Underwater Image Enhancement using Masked MSE Loss
Image Enhancement, Underwater Imaging, Transfer Learning, Masked Image Modelling, Convolutional Neural Networks.
Capturing images in an underwater environment has been one of the most daunting tasks in the computer vision field as it poses quite unique challenges. Undistorted images are hard to acquire the deeper we go. Constraints such as light penetration and the underwater environment hinder the image quality captured. Deteriorated images impact hugely on feature extraction as well as object recognition. Images underwater gets degraded due to color cast, mainly blue and green color cast because blue color and green color possess longer wavelengths compared to others and can travel deeper resulting in selective attenuation with greenish and bluish hues, due to wavelength-dependent attenuation and scattering, due to haze because of suspended particles, and the marine snow also affecting in the form of noise.



The goal of this task is for the model to assert its focus on the color chart added to the images taken in the underwater environment by introducing corresponding masked images.
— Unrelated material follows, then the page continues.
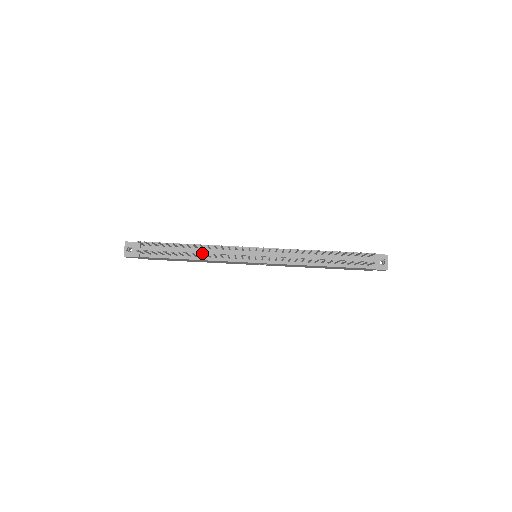
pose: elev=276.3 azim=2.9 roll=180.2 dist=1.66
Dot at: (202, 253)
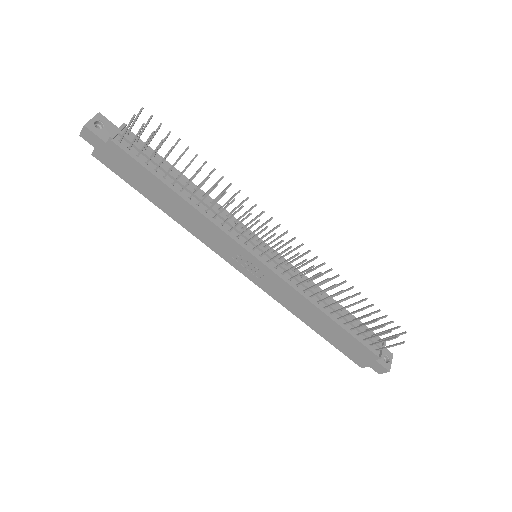
Dot at: (199, 200)
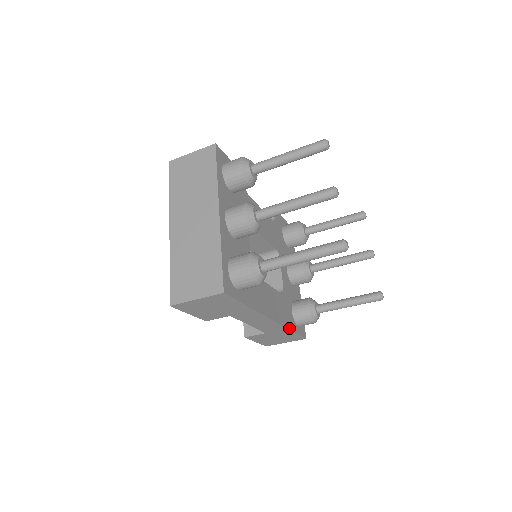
Masks, which indicate the position of the color chart, and the underwater images are both applied together to train the network. color chart serve as reference standards to estimate quality degradation under varying lighting conditions. The loss function has been modified so that the algorithm acts accordingly. This served as a more robust and agile way possible to enhance the images.

This project is based on a pre-built model called Underwater image enhancement via medium transmission guided multi-color space embedding (Ucolor) created by Li and Anwar (Li et al., 2021).


The aim is to enhance the underwater image by removing the color casts. Continuing the previous work performed (Li et al., 2021), changes have been made to the loss function in such a way that it focuses mainly towards the color chart introduced into the images. To ensure this, corresponding masked images are introduced. To perform the masking procedure, binary mask are added. These binary masks are nothing but an array of binary values of grayscale images holding values. The values that masked image contains are either 0 or 1. Value 1 here corresponds that at that pixel position there is a presence of color chart. Masked images are loaded first in a similar fashion as other images are loaded. Every set of images are then converted into an array of float values. For the training procedure, image patches are selected after randomly cropping them into a shape of 128x128. Patches selected here from the input images, depth images and the masked images are always picked from same x and y position. Once this is done, the image patches are finally sent to the loss function for evaluation. The loss function consists of combination of MSE loss (LMSE) and VGG loss (Lvgg). MSE loss here is mean squared error while VGG loss corresponds to the network’s loss.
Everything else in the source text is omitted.